- _Your instructions_
In the data below, replace each "Déménagement" with "Transport" and leave every other word as it is. Omit the pictures from your answer.

Saved entries
+---+
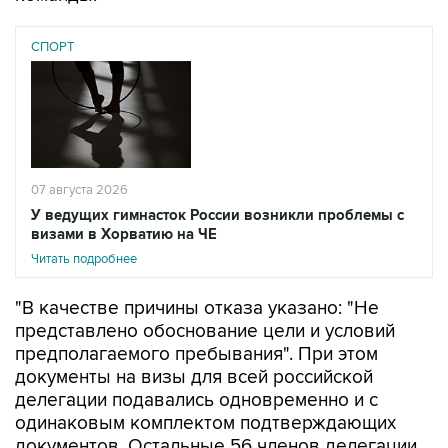
СПОРТ
07 августа 2026
У ведущих гимнасток России возникли проблемы с
визами в Хорватию на ЧЕ
Читать подробнее
"В качестве причины отказа указано: "Не
представлено обоснование цели и условий
предполагаемого пребывания". При этом
документы на визы для всей российской
делегации подавались одновременно и с
одинаковым комплектом подтверждающих
документов. Остальные 56 членов делегации
визы получили", - говорится в сообщении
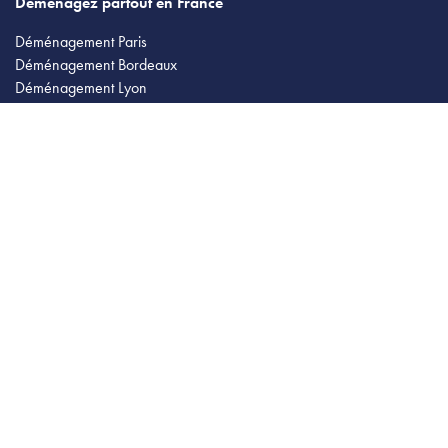
Déménagez partout en France
Déménagement Paris
Déménagement Bordeaux
Déménagement Lyon
Déménagement Marseille
Déménagement Nantes
Déménagement Lille
Déménagement Toulouse
Déménagement Montpellier
Déménagement Strasbourg
Déménagement Rennes
Déménagement Nice
Déménagement Ile de France
Quittez Paris pour...
Déménagement Paris Bordeaux
Déménagement Paris Toulouse
Déménagement Paris Lyon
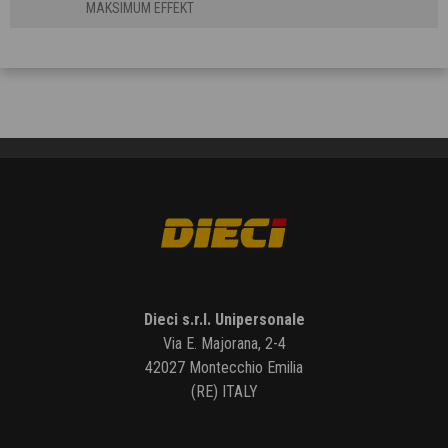
MAKSIMUM EFFEKT
Dieci s.r.l. Unipersonale
Via E. Majorana, 2-4
42027 Montecchio Emilia
(RE) ITALY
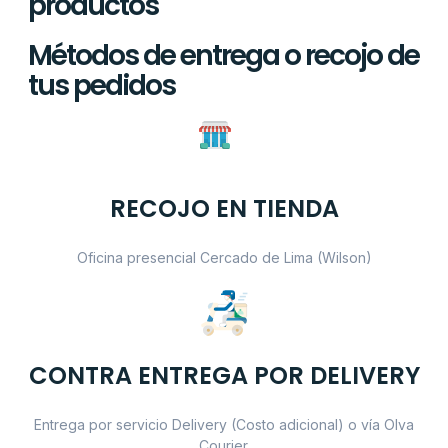
productos
Métodos de entrega o recojo de
tus pedidos
RECOJO EN TIENDA
Oficina presencial Cercado de Lima (Wilson)
CONTRA ENTREGA POR DELIVERY
Entrega por servicio Delivery (Costo adicional) o vía Olva
Courier.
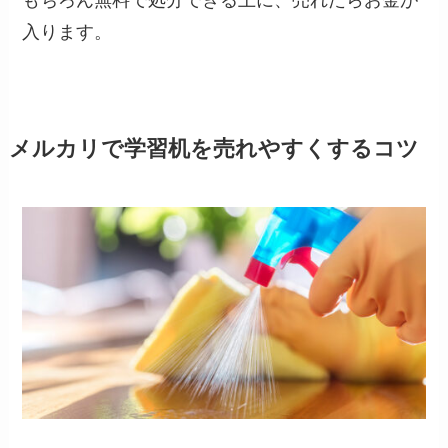
入ります。
メルカリで学習机を売れやすくするコツ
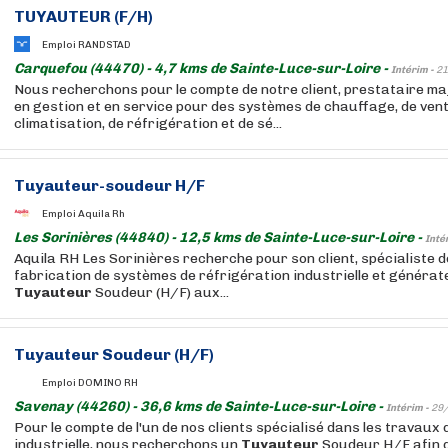
TUYAUTEUR
(F/H)
Emploi RANDSTAD
Carquefou (44470) - 4,7 kms de Sainte-Luce-sur-Loire -
Intérim -
21
Nous recherchons pour le compte de notre client, prestataire m
en gestion et en service pour des systèmes de chauffage, de venti
climatisation, de réfrigération et de sé...
Tuyauteur
-soudeur H/F
Emploi Aquila Rh
Les Sorinières (44840) - 12,5 kms de Sainte-Luce-sur-Loire -
Inté
Aquila RH Les Sorinières recherche pour son client, spécialiste d
fabrication de systèmes de réfrigération industrielle et générat
Tuyauteur
Soudeur (H/F) aux...
Tuyauteur
Soudeur (H/F)
Emploi DOMINO RH
Savenay (44260) - 36,6 kms de Sainte-Luce-sur-Loire -
Intérim -
29
Pour le compte de l'un de nos clients spécialisé dans les travaux
industrielle, nous recherchons un
Tuyauteur
Soudeur H/F afin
+---+
- _Written answer_
СПОРТ
07 августа 2026
У ведущих гимнасток России возникли проблемы с
визами в Хорватию на ЧЕ
Читать подробнее
"В качестве причины отказа указано: "Не
представлено обоснование цели и условий
предполагаемого пребывания". При этом
документы на визы для всей российской
делегации подавались одновременно и с
одинаковым комплектом подтверждающих
документов. Остальные 56 членов делегации
визы получили", - говорится в сообщении
Déménagez partout en France
Transport Paris
Transport Bordeaux
Transport Lyon
Transport Marseille
Transport Nantes
Transport Lille
Transport Toulouse
Transport Montpellier
Transport Strasbourg
Transport Rennes
Transport Nice
Transport Ile de France
Quittez Paris pour...
Transport Paris Bordeaux
Transport Paris Toulouse
Transport Paris Lyon
MAKSIMUM EFFEKT
Dieci s.r.l. Unipersonale
Via E. Majorana, 2-4
42027 Montecchio Emilia
(RE) ITALY
productos
Métodos de entrega o recojo de
tus pedidos
RECOJO EN TIENDA
Oficina presencial Cercado de Lima (Wilson)
CONTRA ENTREGA POR DELIVERY
Entrega por servicio Delivery (Costo adicional) o vía Olva
Courier.
入ります。
メルカリで学習机を売れやすくするコツ
TUYAUTEUR
(F/H)
Emploi RANDSTAD
Carquefou (44470) - 4,7 kms de Sainte-Luce-sur-Loire -
Intérim -
21
Nous recherchons pour le compte de notre client, prestataire m
en gestion et en service pour des systèmes de chauffage, de venti
climatisation, de réfrigération et de sé...
Tuyauteur
-soudeur H/F
Emploi Aquila Rh
Les Sorinières (44840) - 12,5 kms de Sainte-Luce-sur-Loire -
Inté
Aquila RH Les Sorinières recherche pour son client, spécialiste d
fabrication de systèmes de réfrigération industrielle et générat
Tuyauteur
Soudeur (H/F) aux...
Tuyauteur
Soudeur (H/F)
Emploi DOMINO RH
Savenay (44260) - 36,6 kms de Sainte-Luce-sur-Loire -
Intérim -
29
Pour le compte de l'un de nos clients spécialisé dans les travaux
industrielle, nous recherchons un
Tuyauteur
Soudeur H/F afin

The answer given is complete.